“Maybe this wasn’t such a good idea.”
It took all of my strength to mutter those words quietly as I lay across my bed. My stomach felt unsettled and queasy. I was sure I’d be getting sick at any minute.
M lay next to me. Suffering from a terrible cold that had been keeping him down for days.
“Why do you say that?” as his hand reached for mine.
“Because. I feel so awful. I can’t give her all of the attention that I want to give her, or usually give her, right now. And it’s only going to get worse.”
A few moments passed. Baby, in the meantime, seemed unfazed by my perceived lack of attention or by the conversation taking place next to her. With both of her parents stretched out on their bed, she took her place next to us and began quietly drawing.
“I think that’s ok.” he reassured me. “She gets a lot of attention now. Maybe too much. It might do her good to have more balance.”
I nodded. Maybe.
Hours later, over lunch but while Baby was out of earshot, he brought it up again.
“I’m worried. I don’t want to give her less attention. I’m worried about her. I don’t want things to change. What if she feels she wasn’t good enough?”
And so we talked some more. We talked about how he had been right earlier (and he, of course, loved that). How this is a year of a lot of change. Change is scary. Overwhelming. New child. New home. New routines. New school. And, right now, all we can do is wait. Wait and try to prepare.
But we’ve gone through these changes before. And oh how blessed I feel for them. Oh how I would never go back to the way things were before.
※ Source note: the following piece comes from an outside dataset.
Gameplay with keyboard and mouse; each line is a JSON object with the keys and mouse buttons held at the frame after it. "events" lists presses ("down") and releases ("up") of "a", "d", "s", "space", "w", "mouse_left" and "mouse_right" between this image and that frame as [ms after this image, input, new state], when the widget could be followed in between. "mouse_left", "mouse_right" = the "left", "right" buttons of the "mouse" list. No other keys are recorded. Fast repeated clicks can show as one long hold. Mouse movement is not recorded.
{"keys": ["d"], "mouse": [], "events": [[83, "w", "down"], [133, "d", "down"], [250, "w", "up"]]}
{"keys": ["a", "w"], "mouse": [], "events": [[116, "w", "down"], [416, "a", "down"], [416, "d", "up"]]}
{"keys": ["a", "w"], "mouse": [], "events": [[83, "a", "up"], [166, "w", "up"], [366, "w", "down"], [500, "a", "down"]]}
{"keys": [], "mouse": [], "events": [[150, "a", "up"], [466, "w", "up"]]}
We’ll have more conversations like these over the next several months. Some better. Some worse. More times when M will have to find the reassuring words. More times when they’ll have to come from me.
But I know it will be ok.
note: I wrote this post in February, at the height of morning sickness, exhaustion, and all of the typical first-trimester woes. I’m feeling much better these days, although these worries, they still crop up on occasion.